On cybercrime forums, escrow "describes an arrangement where, after a deal has been agreed upon, the buyer sends their funds through to a neutral third party known as a 'guarantor,'" according to security firm Digital Shadows, which says these services often take a 3% to 10% cut of the money being moved.
"Only after the buyer has confirmed that the goods or services they receive from the seller meet their expectations or the deal’s agreed conditions will the guarantor release the money to the seller," it says. "The system is designed to reduce buyers’ and sellers’ chances of falling victim to a scam and ensure that everyone gets what they were expecting."
Based on the allegations contained in the criminal complaint, Kriuchkov didn't get what he was expecting from his trip to the U.S. If convicted of the charge filed against him, he faces up to five years in prison.

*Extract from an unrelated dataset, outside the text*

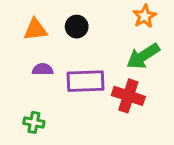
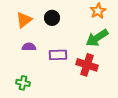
orange triangle: (35, 30) -> (24, 20), turned -30
purple rectangle: (86, 81) -> (58, 55), size x0.7

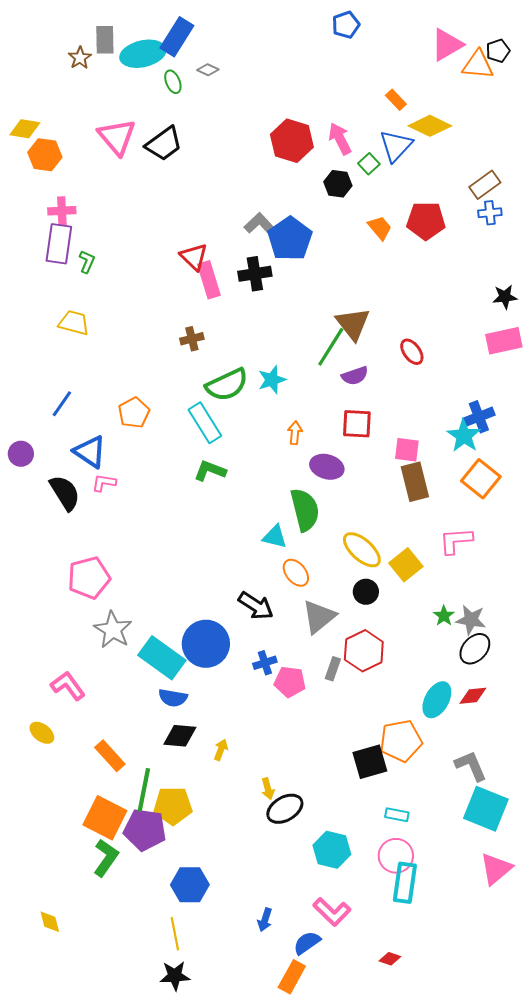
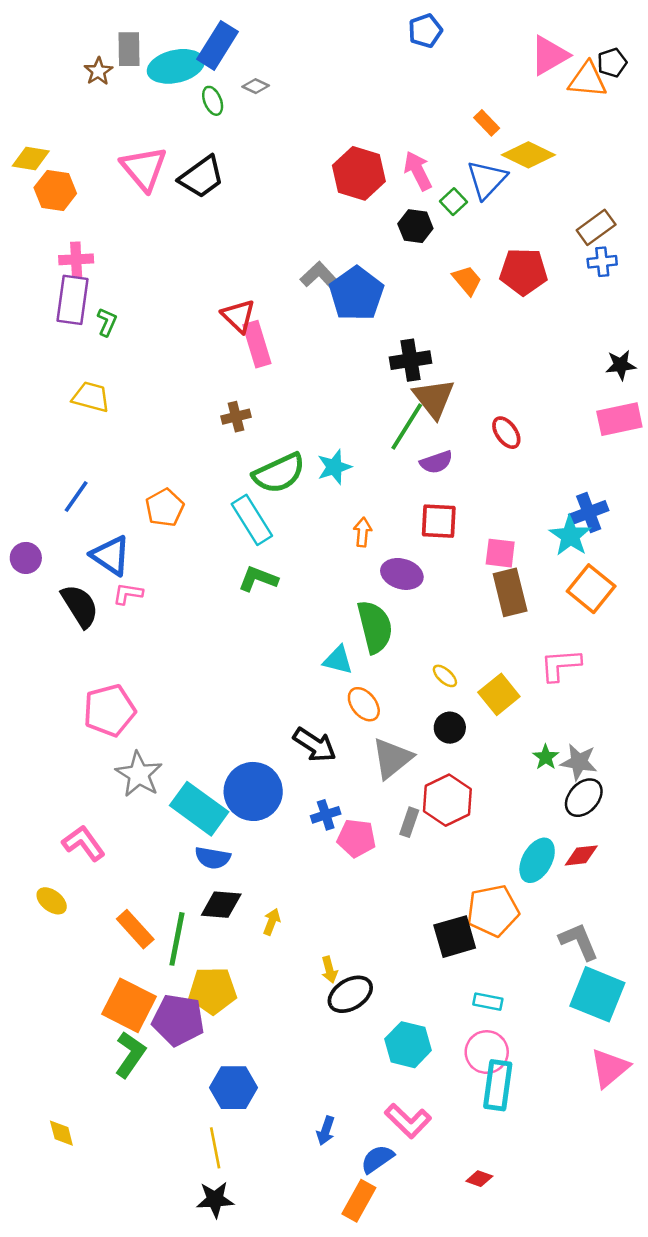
black cross: (255, 274) -> (410, 360), moved
yellow ellipse: (362, 550) -> (445, 676), size x0.5
green line: (144, 790) -> (177, 939), moved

8. Beware of Potential Russian Intelligence Agency Crossover
What remains to be seen is if the arrested Russian national might reach a plea deal that leads to him sharing information with the FBI in return for the possibility of a reduced sentence.
Security experts say numerous Russian crime groups have government ties or can be required to assist intelligence services in return for their overlooking criminal behavior (see: Russia's Cybercrime Rule Reminder: Never Hack Russians).
"Given that certain ransomware groups are believed to act as contractors for the Russian government - Evil Corp, for example - Kriuchkov could potentially provide some very valuable intel," says Emsisoft's Callow.
Evil Corp. is the cybercrime gang behind the infamous Dridex malware, which has been tied to attacks against hundreds of banks across 40 countries (see: Two Russians Indicted Over $100M Dridex Malware Thefts).
In December 2019, the U.S. Treasury Department said in a statement that "in addition to his involvement in financially motivated cybercrime, the group’s leader, Maksim Yakubets, also provides direct assistance to the Russian government’s malicious cyber efforts, highlighting the Russian government’s enlistment of cybercriminals for its own malicious purposes."